Banu K. Yelkovan
26/05/2006 (3017 kişi okudu)
Bizim evde bir pasaport var. 1973 yılından kalma. Üç aylığına verilmiş Eskişehir Emniyeti tarafından. İçinde, en arkada üç ekstra sayfa, kırmızı mühürle pasaporta eklenmiş. Üzerinde siyah-beyaz vesikalık fotoğrafları var gencecik Eskişehirli futbolcuların, yanlarında da isimleri: İsmail Arca, Doğan Şenoğlu, Kamuran Yavuz, Abdurrahman Temel, Burhan Tözer, Metin Parlaoğlu, Mehmet Kalaycı, Ömer Kaner, Ahmet Bülent Karaçöl, Hüdayi Doğu, Ali Erdin, Yenal Kaçıran, Bilal Arular, Nemci Aktuna, Taşkın Yılmaz, Fethi Heper... Abdullah Matay antrenör, Burhan İpek menajer, Kazım Durmuş da masör imiş. Köln maçına giderken zamanın genel kaptanı, Erol Yelkovan'ın (soyadından da anlaşılacağı üzere) eşimin babasının, pasaportuna zimmetlenmiş bütün takım, 19 kişilik kadro.
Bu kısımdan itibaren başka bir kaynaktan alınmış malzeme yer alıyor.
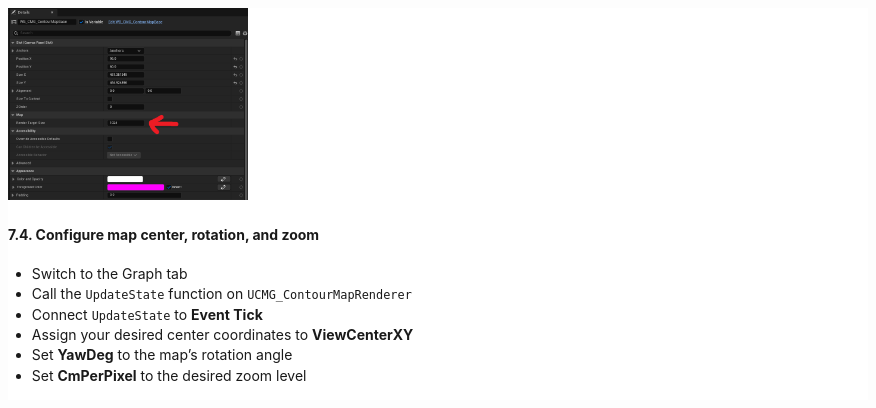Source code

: <img src="../Images/UseWBP_ContourMap/WBP_ContourMap_RenderTargetSize.png" width="240">

#### 7.4. Configure map center, rotation, and zoom
- Switch to the Graph tab  
- Call the `UpdateState` function on `UCMG_ContourMapRenderer`  
- Connect `UpdateState` to **Event Tick**  
- Assign your desired center coordinates to **ViewCenterXY**  
- Set **YawDeg** to the map’s rotation angle  
- Set **CmPerPixel** to the desired zoom level 

<table>
<tr>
Pasaporttaki listeye göre, geri gelirken istisnasız hepsi ya bir adet teyp ya bir televizyon getirmiş yanlarında. Ömer Kaner ikisini birden. Yine pasaportta takıma 6 bin 160 DM (Deutsche Mark) döviz tahsis edildiği de yazıyor. Merkez Bankası'ndan...
Evlenene kadar, Eskişehirspor'un bir zamanların iyi bir takımı olduğunu bilir, ama daha fazlasını bilmezdim, ne yalan söyleyeyim. Sonra, 2 Lig B'de oynanan maçları internet üzerinden radyodan dinleyen, dinleyemediği maçları Eskişehir'deki arkadaşlarından dakka-skor almak suretiyle takip eden bir deliyle evlendim. Maçların gidişatını bilmediği zaman huzursuz oluyordu... Sonunda, en eski arkadaşlarından biri Eskişehirspor yönetimine girdi de rahatladı. Değil bir kuru skor, kim sakat, kim formda, kim moralsiz, kim iştahsız maç öncesinden biliyor artık, içi rahat.
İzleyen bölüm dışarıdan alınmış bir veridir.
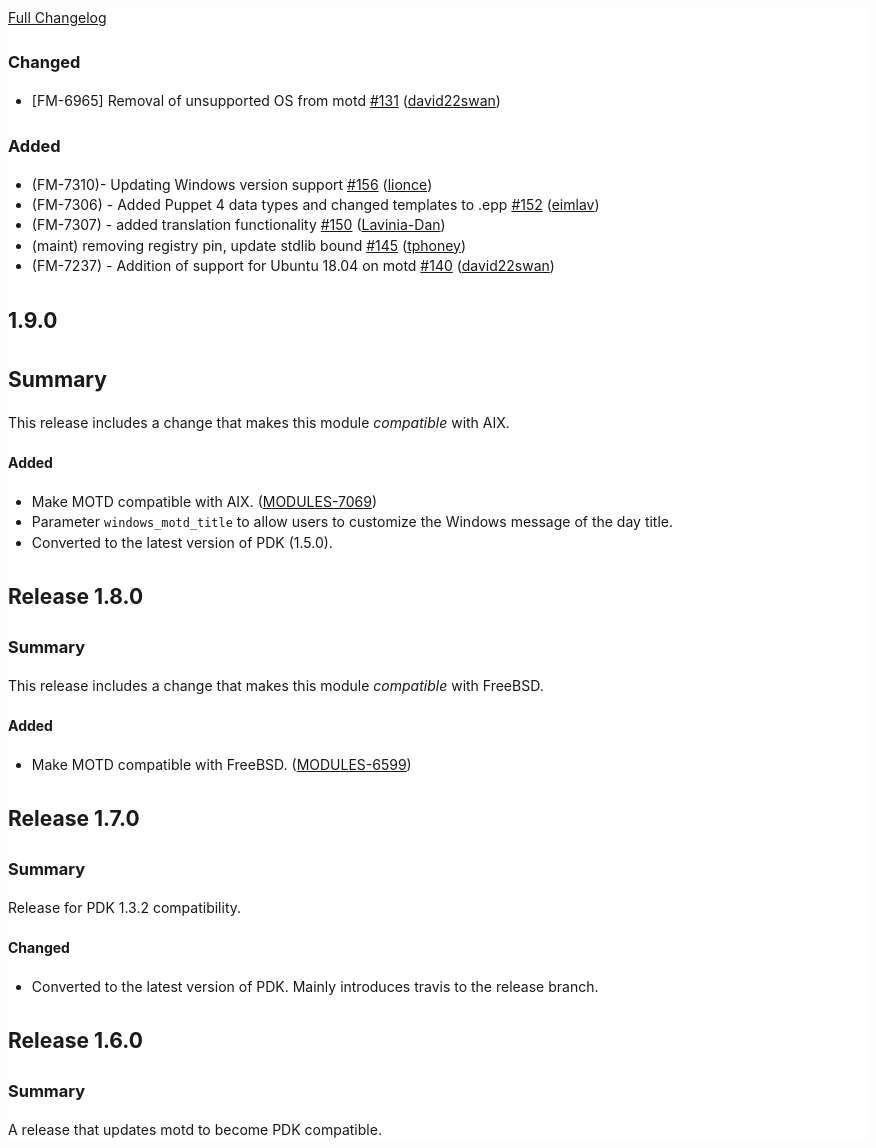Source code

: [Full Changelog](https://github.com/puppetlabs/puppetlabs-motd/compare/1.9.0...2.0.0)

### Changed

- \[FM-6965\] Removal of unsupported OS from motd [\#131](https://github.com/puppetlabs/puppetlabs-motd/pull/131) ([david22swan](https://github.com/david22swan))

### Added

- \(FM-7310\)- Updating Windows version support [\#156](https://github.com/puppetlabs/puppetlabs-motd/pull/156) ([lionce](https://github.com/lionce))
- \(FM-7306\) - Added Puppet 4 data types and changed templates to .epp [\#152](https://github.com/puppetlabs/puppetlabs-motd/pull/152) ([eimlav](https://github.com/eimlav))
- \(FM-7307\) - added translation functionality [\#150](https://github.com/puppetlabs/puppetlabs-motd/pull/150) ([Lavinia-Dan](https://github.com/Lavinia-Dan))
- \(maint\) removing registry pin, update stdlib bound [\#145](https://github.com/puppetlabs/puppetlabs-motd/pull/145) ([tphoney](https://github.com/tphoney))
- \(FM-7237\) - Addition of support for Ubuntu 18.04 on motd [\#140](https://github.com/puppetlabs/puppetlabs-motd/pull/140) ([david22swan](https://github.com/david22swan))

## 1.9.0
## Summary
This release includes a change that makes this module *compatible* with AIX.

#### Added
- Make MOTD compatible with AIX. ([MODULES-7069](https://tickets.puppetlabs.com/browse/MODULES-7069))
- Parameter `windows_motd_title` to allow users to customize the Windows message of the day title.
- Converted to the latest version of PDK (1.5.0).

## Release 1.8.0
### Summary
This release includes a change that makes this module *compatible* with FreeBSD.

#### Added
- Make MOTD compatible with FreeBSD. ([MODULES-6599](https://tickets.puppetlabs.com/browse/MODULES-6599))

## Release 1.7.0
### Summary
Release for PDK 1.3.2 compatibility.

#### Changed
- Converted to the latest version of PDK. Mainly introduces travis to the release branch.

## Release 1.6.0
### Summary
A release that updates motd to become PDK compatible.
Eskişehir play-off'a kaldığında karalar bağlamıştı Sinan. Ben ASAŞ'ı da sevdiğime kanaat getirdiğimden "Keşke ikisi çıksaydı" diye düşünmüştüm içimden. Olmadı. Sonra alt ligler uzmanı bir arkadaşım "ASAŞ play-off'tan kolay kolay çıkamazdı. Böylesi daha iyi oldu" dedi, ben inandım. Ama ilk iki maçını, Karabük ve Sarıyer'i yani, penaltılarla zar zor geçti Eskişehir. Bizim evde kulağı radyoya yapışmış biri yaşıyordu artık. ESES sonrasında sezonda takıldığı Kartal'ı ve finalde Pendik'i aynı skorla 3-0 geçti de rahatladık. Pendik maçına 20.000 kişi gitmiş Eskişehir'den... Şampiyonluğu (!) 100 bin kişi kutlamış Eskişehir meydanında... Pardon 100 bin 1. Biri de bizim evde siyah-kırmızı formayla dolaştı.
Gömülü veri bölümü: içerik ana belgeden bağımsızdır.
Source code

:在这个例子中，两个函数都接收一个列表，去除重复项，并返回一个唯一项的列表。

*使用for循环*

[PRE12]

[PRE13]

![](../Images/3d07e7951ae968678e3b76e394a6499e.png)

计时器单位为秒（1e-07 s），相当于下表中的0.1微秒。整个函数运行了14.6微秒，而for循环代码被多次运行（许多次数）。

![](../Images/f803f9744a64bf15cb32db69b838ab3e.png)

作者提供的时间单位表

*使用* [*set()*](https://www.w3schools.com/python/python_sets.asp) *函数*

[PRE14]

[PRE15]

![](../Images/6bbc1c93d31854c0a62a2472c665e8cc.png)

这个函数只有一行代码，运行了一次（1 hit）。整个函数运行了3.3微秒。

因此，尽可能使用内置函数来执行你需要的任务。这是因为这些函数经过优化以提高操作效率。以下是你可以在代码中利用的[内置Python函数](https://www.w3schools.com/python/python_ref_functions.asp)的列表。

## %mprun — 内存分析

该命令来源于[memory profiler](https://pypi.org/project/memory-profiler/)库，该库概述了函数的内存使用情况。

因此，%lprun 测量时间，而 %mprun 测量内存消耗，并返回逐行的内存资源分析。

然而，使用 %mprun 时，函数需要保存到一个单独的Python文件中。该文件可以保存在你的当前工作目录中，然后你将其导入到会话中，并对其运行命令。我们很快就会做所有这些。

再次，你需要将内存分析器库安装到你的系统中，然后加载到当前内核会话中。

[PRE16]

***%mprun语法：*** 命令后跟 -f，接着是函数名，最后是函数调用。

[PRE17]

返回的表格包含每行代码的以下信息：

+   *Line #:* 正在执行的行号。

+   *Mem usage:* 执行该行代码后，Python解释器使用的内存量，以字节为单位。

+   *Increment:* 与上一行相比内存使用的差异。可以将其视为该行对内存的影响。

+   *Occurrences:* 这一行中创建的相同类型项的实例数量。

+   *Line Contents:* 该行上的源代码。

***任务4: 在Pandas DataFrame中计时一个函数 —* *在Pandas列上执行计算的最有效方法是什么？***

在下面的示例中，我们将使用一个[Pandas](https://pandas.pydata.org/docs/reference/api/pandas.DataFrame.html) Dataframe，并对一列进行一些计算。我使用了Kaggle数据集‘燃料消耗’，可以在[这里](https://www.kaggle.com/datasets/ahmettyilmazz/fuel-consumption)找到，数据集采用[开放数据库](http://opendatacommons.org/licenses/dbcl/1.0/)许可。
Kendi şehrine sahip çıkan takımları seviyorum. Sadece adı Eskişehir olduğu zaman değil. Üç büyüklerin sultası artık can sıkıcı boyuta geldiği için. Bursa, Antalya, Eskişehir, Sakarya... Hepsinin şehirlerinin tek takımı olma şanslarını iyi kullanmalarını dilerim. Türkiye'deki genel hastalığa kapılmadan, kazanmayı değil, takımlarını sevdiklerini göstererek, futbol oyununa bir değer katarak, bir zamanlar Eskişehir'in çok güzel başardığı gibi, taraflı tarafsız herkesin sempatisini kazanarak, bu işin asıl güzel tarafının her hafta maçlarına gidebildiğin, yenilse de yense de sevdiğin bir takımın parçası olmak olduğunu bize hatırlatarak, futbolun kavgasız gürültüsüz de oynanabileceğini göstererek...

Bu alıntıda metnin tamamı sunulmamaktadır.